Community collaboration, not armed teachers, key to school safety
WEST HARTFORD — Community collaboration is key to making Connecticut’s schools safer and guns for teachers are not the answer, officials said Tuesday at a briefing on school security.
The briefing was held at the Connecticut Association of Public School Superintendents a day after 850 educators, first responders and local officials attended a statewide Connecticut School Security Symposium at Aqua Turf in Southington. The symposium was sponsored by the superintendent association, the Connecticut Association of Boards of Education, the Connecticut Association of Schools and the Connecticut Association of School Business Officials to give members of boards of education, superintendents, school business officials and fire and police personnel a comprehensive set of tools to address school safety in each district in the state.

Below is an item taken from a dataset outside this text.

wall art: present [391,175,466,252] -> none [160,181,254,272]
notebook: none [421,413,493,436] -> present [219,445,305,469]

“We put this together because as you may imagine, shortly after the shootings on Dec. 14 in Newtown, all of our organizations were getting questions for guidance and directions,” said Joe Cirasuolo, executive director of CAPSS. “There was a lot of concern about what to do now to make sure that what happened in Newtown doesn’t happen anywhere else.”
Symposium attendees heard presentations on anything from prevention and preparedness to response and recovery, and each came away with a different set of ideas for what may work in their districts, Cirasuolo said.

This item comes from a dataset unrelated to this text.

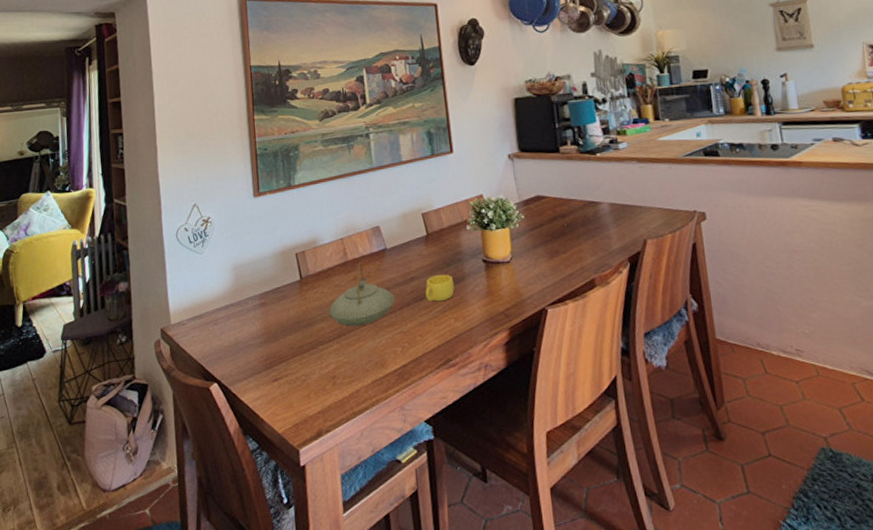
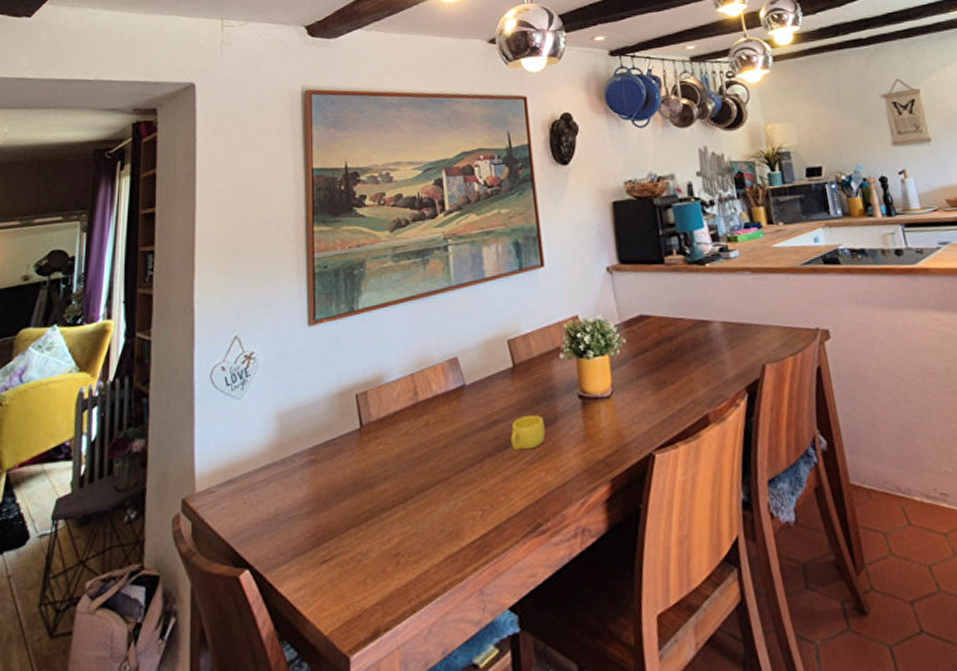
teapot: present [328,262,395,327] -> none [393,403,475,487]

“There is no one-size-fixes-everything approach to this,” he said.
Putting an armed security officer in a school, for example, was something discussed at the forum, but there was a strong recommendation against arming teachers, he said.
“If you’re going to do something of that type, make sure it is a trained police officer, a police officer trained to work in schools,” Cirasuolo said they were told at the forum.
Karissa Niehoff, executive director of the Connecticut Association of Schools, said guns in schools can be a big liability issue and there is no data supporting that arming faculty would prevent a tragedy. She instead suggested working with school resource officers and make sure they have a positive presence at the schools.
And just putting a trained police officer at the school is not going to solve the problem by itself, Cirasuolo said.
What you really need is good coordination between first responders and the school districts, said Bob Rader, executive director of CABE.
“There is no one profile — no one thing you have to look for (in a potential school shooter),” Rader said. “So it’s incumbent on all of us, especially within the school community, to develop the trust, to develop the confidence that people will talk to each other … about anything they might hear that could endanger safety.”
Niehoff said the whole community needs to be engaged to come up with both immediate and long-term solutions for increased school safety.
“We’ve got to start conversations … and we need to listen to students,” she said. “We need to have strategies in place for students so that they know if anything is of concern to them, they know where to go.”
A key component to addressing prevention is addressing mental health issues, and more resources need to be provided to address those issues, she said.
“The vast majority of people with mental health issues aren’t dangerous to anybody,” Cirasuolo said. “But there are kids who have a lot of problems. They need to be addressed. They needed to be addressed before Dec. 14, and they need to be addressed now.”
An architect at Monday’s symposium showed ideas how to make school buildings more secure, including installing a buzzer system and security cameras, locking doors and making sure there is a clear line of sight from all buildings, with hedges being no taller than 4 feet and branches hanging no lower than 8 feet off the ground.
Strong recommendations were made to have a security person involved in any renovation plans. Administrators were also encouraged to schedule regular walk-throughs with police and fire departments.
The entire program was coordinated with the U.S. Department of Education. The five agencies that sponsored the symposium is planning to conduct follow-up surveys to determine which of the topics covered require more information, and will then offer more programming in those areas.